Dubbed, Madrid Nuevo Norte, the massive real estate project was formerly known as Operation Chamartín,and was always planned as the next stage of development of the area around Chamartín train station after construction of the four towers.
The project covers some 3.3 million square meters of land and promises to create three new towers, among them one which reach the lofty height of 300metres and become Spain’s tallest building.
The development will consist 348 individual buildings of which 60 percent will provide office space and business premises and remaining 35.46 percent, new housing comprising 10.476 units, of which 20 percent is designated as “affordable housing”.
The project has been modified to ensure 80 percent of transport needs can be met by public transport with three new metro stations planned – Centro de Negocios , Fuencarral Sur and Fuencarral Norte – a new bus route and 15km of cycle lanes.
“We have put sustainability and sustainable mobility at the forefront,” explained Javier Herreros, one of the architects behind the project which also involves Ana Riaza, as well as Richard Rogers.
It will link two new housing developments with a “green corridor” and will see the redevelopment of Chamartin station, sinking the railyards beneath ground and covering it with a huge park to link the Plaza de Castilla with Avenida Burgos.
How much will it cost?
The budget for development is currently set at €7.3 billion but the plans estimate the project will boost the region’s economy by €18.3 billion, creating more than 240,000 new jobs.
Hasn’t this been talked about for years?
The project, first mooted in 1993, has been mired in political strife with subsequent city administrations battling to get it passed.
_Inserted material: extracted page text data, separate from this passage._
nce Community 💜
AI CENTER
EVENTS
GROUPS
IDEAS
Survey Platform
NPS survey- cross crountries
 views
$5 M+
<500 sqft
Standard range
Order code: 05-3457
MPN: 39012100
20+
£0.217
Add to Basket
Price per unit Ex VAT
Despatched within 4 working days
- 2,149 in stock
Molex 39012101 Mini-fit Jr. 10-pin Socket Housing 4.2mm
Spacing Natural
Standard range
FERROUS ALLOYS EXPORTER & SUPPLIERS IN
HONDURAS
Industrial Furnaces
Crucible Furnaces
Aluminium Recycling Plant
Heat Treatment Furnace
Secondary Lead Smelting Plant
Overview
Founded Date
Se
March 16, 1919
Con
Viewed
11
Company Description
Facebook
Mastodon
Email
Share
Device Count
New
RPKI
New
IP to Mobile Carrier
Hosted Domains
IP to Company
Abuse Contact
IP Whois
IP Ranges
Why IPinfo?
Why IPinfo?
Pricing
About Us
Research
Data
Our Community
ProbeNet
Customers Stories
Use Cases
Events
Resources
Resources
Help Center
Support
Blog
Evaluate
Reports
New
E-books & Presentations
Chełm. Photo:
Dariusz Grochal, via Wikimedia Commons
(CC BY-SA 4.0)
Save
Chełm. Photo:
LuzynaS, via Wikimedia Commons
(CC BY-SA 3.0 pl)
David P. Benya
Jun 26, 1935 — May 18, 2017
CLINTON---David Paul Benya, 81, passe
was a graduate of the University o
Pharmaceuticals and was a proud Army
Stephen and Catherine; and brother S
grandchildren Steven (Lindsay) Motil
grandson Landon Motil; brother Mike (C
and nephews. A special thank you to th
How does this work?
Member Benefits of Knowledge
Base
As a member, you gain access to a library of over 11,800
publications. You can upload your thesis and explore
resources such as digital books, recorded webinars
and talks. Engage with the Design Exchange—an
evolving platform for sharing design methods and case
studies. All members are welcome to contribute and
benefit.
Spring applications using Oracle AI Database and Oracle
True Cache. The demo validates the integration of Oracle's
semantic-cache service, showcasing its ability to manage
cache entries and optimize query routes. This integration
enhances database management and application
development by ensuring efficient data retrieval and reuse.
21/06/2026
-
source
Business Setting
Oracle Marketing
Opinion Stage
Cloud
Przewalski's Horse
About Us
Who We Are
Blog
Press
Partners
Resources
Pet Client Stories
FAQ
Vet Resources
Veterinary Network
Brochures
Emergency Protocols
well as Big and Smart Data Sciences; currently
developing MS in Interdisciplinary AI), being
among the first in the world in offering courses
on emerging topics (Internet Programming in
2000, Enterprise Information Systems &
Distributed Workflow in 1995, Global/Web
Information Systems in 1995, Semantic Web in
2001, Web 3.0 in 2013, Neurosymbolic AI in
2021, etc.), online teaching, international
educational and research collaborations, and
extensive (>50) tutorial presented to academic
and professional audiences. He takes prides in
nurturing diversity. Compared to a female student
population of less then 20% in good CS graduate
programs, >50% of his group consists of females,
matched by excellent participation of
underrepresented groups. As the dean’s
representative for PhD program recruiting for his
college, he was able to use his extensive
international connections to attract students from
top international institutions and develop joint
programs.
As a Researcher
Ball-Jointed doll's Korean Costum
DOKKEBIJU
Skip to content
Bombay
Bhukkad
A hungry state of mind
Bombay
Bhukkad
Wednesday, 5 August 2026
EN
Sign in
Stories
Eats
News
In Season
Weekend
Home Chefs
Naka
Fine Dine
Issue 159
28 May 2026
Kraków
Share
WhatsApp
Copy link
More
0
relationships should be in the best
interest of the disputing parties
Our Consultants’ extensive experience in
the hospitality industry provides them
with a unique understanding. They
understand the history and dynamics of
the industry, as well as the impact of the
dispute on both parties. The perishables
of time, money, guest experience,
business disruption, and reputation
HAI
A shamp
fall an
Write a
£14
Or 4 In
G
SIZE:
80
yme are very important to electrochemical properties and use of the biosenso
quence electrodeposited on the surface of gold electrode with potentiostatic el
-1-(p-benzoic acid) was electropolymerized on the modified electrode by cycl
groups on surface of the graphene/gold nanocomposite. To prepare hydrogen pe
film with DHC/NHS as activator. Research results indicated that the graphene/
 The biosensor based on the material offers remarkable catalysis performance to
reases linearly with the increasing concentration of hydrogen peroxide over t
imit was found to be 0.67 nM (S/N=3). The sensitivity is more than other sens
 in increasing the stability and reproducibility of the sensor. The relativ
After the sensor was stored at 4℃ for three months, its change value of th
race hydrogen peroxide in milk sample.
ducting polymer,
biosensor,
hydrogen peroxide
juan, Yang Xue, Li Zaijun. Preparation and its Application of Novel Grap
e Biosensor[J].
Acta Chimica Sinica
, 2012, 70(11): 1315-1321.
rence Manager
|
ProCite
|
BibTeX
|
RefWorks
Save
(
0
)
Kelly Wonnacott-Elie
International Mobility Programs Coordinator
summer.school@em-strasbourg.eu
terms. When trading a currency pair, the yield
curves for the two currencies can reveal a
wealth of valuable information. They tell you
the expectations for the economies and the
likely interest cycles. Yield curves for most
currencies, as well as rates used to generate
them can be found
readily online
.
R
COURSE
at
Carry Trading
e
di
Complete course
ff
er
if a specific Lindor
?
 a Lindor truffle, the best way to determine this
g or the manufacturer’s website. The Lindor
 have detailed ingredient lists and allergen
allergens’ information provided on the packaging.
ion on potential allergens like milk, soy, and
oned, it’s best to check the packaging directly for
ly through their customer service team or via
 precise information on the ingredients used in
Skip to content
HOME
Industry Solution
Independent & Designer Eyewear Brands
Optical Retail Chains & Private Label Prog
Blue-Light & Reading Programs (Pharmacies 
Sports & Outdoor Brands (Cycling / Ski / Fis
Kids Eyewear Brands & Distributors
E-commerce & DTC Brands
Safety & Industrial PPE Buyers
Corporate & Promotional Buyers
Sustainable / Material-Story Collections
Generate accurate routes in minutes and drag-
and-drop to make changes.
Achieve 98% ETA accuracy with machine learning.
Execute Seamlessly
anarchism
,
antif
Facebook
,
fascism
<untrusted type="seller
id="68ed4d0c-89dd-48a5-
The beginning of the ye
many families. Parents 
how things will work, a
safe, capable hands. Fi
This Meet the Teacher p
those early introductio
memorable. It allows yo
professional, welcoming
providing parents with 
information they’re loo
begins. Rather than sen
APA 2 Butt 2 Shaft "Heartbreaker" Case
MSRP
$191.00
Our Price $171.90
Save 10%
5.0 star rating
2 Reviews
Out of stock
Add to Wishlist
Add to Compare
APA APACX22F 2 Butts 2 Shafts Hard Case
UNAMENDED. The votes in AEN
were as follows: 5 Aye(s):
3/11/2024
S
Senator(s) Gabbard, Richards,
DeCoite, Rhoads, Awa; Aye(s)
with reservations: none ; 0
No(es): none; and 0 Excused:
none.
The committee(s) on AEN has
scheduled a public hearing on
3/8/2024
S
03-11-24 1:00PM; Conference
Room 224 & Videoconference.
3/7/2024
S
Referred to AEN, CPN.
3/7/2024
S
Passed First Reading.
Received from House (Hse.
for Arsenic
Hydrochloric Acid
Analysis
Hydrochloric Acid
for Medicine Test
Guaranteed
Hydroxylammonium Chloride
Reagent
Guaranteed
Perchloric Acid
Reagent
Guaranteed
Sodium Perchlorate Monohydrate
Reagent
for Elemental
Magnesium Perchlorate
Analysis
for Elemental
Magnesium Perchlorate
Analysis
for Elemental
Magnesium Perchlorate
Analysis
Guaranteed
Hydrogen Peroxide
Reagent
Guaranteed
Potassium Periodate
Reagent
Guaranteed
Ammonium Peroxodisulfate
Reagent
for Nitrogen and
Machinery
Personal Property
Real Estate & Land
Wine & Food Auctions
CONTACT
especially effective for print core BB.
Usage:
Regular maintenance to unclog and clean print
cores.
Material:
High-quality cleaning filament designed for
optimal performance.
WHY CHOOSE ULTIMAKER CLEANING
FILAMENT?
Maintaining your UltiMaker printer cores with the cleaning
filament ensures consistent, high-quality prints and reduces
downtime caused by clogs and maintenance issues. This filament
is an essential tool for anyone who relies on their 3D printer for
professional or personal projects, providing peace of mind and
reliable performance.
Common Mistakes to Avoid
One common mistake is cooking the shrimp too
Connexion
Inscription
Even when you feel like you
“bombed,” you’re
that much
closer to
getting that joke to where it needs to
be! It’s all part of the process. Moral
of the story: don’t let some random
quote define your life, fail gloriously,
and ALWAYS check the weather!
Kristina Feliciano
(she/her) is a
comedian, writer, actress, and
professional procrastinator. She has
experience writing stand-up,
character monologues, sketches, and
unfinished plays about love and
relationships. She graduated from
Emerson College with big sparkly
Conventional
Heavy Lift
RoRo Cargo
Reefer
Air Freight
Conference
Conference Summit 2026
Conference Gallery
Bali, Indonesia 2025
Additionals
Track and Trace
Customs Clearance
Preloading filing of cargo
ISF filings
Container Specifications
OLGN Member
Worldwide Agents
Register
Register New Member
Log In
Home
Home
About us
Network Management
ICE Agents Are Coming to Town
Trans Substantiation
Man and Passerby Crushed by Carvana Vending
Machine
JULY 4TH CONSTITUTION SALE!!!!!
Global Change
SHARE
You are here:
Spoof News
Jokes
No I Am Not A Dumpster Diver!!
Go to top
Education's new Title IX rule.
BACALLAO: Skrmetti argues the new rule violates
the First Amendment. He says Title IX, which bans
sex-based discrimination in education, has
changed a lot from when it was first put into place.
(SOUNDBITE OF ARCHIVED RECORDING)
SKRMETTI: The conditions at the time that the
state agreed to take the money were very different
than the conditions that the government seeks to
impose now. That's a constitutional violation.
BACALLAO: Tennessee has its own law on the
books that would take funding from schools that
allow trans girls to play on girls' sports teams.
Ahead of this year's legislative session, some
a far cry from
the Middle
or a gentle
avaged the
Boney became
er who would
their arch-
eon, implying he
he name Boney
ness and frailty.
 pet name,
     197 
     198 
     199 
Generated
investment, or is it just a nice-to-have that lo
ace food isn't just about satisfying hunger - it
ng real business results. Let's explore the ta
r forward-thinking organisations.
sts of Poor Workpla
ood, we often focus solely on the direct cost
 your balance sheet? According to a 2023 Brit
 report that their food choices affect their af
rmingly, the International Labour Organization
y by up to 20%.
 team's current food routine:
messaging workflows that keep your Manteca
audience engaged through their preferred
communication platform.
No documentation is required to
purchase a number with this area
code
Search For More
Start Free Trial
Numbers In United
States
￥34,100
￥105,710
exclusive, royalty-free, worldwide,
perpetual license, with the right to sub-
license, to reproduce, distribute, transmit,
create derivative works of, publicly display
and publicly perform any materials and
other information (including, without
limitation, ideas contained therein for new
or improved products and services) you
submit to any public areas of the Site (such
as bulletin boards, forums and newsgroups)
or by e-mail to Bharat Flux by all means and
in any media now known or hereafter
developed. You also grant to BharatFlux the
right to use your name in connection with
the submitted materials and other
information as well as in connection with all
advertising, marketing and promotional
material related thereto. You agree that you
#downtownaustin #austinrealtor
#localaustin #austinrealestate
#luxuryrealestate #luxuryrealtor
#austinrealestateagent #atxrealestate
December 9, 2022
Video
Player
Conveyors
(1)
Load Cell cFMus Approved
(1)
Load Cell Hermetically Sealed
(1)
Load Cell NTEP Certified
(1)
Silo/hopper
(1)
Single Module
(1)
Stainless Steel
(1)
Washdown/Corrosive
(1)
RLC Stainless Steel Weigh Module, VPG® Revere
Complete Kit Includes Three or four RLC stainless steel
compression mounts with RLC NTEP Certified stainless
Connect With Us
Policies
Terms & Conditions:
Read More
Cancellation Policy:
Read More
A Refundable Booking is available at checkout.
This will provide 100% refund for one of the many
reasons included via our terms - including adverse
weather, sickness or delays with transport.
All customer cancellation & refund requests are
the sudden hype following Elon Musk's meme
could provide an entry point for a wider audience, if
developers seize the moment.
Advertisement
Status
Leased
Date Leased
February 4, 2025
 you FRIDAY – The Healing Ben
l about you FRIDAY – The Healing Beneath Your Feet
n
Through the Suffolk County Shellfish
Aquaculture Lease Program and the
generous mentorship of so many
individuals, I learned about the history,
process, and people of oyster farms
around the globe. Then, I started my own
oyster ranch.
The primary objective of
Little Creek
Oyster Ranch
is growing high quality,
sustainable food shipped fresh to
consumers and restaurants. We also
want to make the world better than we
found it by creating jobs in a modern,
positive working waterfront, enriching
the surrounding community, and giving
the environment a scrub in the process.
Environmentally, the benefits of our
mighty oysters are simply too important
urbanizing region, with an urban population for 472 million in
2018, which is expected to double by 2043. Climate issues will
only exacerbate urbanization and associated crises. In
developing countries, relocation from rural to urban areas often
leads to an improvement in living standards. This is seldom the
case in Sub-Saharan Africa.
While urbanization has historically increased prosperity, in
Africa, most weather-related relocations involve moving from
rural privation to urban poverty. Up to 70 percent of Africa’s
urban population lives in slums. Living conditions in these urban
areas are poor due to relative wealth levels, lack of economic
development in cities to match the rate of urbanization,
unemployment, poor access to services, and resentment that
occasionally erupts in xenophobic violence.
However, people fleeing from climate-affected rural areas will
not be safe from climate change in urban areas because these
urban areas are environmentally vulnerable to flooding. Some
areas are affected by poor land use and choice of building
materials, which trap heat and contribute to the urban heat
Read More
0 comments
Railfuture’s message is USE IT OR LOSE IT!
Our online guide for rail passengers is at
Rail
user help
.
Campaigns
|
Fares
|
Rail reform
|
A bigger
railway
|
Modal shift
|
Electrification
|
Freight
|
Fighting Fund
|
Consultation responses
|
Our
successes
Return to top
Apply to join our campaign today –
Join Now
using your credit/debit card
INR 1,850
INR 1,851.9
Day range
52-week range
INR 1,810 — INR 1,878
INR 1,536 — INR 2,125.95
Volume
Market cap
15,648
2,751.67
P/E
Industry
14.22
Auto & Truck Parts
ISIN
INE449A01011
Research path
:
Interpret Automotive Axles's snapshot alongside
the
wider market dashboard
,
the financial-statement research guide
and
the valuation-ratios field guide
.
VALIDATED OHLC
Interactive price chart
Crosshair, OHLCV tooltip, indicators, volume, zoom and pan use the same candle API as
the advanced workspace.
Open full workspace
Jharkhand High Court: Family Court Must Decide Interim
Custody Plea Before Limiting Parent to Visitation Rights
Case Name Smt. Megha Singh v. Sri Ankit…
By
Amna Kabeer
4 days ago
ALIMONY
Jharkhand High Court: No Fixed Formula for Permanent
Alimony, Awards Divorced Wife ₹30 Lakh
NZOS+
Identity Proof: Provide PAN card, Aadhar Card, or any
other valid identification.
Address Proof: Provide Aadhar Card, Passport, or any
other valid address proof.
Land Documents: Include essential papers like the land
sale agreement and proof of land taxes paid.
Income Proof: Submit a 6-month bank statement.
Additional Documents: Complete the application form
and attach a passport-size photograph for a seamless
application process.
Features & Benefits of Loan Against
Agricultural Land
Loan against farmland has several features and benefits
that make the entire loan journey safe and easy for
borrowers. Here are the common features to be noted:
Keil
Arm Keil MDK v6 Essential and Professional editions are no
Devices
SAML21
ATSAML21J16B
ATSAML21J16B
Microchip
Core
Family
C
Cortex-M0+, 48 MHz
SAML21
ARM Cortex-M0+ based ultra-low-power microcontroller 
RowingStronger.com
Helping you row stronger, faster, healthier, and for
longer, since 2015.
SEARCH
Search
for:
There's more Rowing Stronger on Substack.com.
It was all set for approval on two occassions but was scuppered both times by events beyond the control of any council.
The first because of the terrorist attack on four commuters trains in March 2004 and the second in 2008 when the global financial crisis sparked Spain’s construction bubble to burst and threatened the economic viability of such a grand project.
Finally, after going through various reincarnations under different mayors and with a thorough reworking by the last City Hall administration under Manuela Carmena, the project was tabled once again and won approval in a unanimous vote on Monday uniting councillors from Mas Madrid, PP, Ciudadanos, PSOE and Vox.
It now has to pass approval by Madrid’s regional government as the project involves rezoning legislation.
How long will it take?
Construction work is scheduled to start in late 2020, and the entire project is estimated to take 24 years to complete. It will be built in three destinct phases beginning with the station redevelopement and followed by Centro de Negocios (Business Center), Las Tablas Oeste, slated for completion in 2033, and Malmea-San Roque-Tres Olivos, due to be finished in 2037.
The group behind the project is the developer Distrito Castellana Norte (DCN), which is controlled by the BBVA bank, which has a 75.5percent stake in the project and construction conglomerate Grupo San José, with 24.5 percent stake.
So, by 2044, barring any delays, the north of Madrid will have completely transformed and boast an entirely new skyline.